WORK ORDER »
Pick out all lines in the listing holding the string "festa" and copy them.

DATA SECTION »
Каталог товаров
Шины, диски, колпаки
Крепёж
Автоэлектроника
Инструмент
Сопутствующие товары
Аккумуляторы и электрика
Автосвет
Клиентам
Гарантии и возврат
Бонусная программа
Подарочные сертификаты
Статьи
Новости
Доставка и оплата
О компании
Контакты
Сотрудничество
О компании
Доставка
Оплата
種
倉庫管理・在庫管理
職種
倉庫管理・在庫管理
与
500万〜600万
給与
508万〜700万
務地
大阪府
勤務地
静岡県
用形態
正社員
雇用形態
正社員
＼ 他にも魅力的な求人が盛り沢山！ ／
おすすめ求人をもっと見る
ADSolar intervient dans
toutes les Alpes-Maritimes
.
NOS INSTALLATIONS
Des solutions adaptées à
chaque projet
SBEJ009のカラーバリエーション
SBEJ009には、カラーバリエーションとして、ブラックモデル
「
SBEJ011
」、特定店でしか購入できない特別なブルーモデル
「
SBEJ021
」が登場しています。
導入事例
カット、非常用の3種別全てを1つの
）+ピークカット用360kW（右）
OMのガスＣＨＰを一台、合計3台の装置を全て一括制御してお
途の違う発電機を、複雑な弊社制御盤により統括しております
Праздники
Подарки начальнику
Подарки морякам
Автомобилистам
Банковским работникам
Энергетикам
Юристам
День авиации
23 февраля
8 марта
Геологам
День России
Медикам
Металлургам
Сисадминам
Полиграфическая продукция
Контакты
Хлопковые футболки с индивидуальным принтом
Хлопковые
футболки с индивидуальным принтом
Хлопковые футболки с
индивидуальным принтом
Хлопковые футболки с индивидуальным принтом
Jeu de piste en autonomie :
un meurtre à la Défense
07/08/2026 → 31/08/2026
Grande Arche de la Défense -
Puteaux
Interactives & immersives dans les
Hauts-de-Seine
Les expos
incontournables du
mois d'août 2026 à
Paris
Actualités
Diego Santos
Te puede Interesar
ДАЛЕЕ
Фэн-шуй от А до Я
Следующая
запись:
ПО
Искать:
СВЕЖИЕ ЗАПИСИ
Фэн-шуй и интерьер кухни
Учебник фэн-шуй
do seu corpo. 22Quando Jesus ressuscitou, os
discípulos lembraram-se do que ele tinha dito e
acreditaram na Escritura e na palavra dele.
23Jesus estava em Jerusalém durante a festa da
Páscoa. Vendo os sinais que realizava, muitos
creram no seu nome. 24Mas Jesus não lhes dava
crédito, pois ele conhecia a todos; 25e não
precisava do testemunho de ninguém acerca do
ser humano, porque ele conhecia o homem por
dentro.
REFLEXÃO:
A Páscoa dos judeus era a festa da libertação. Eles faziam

EXERCISE RESPONSE »
23Jesus estava em Jerusalém durante a festa da
A Páscoa dos judeus era a festa da libertação. Eles faziam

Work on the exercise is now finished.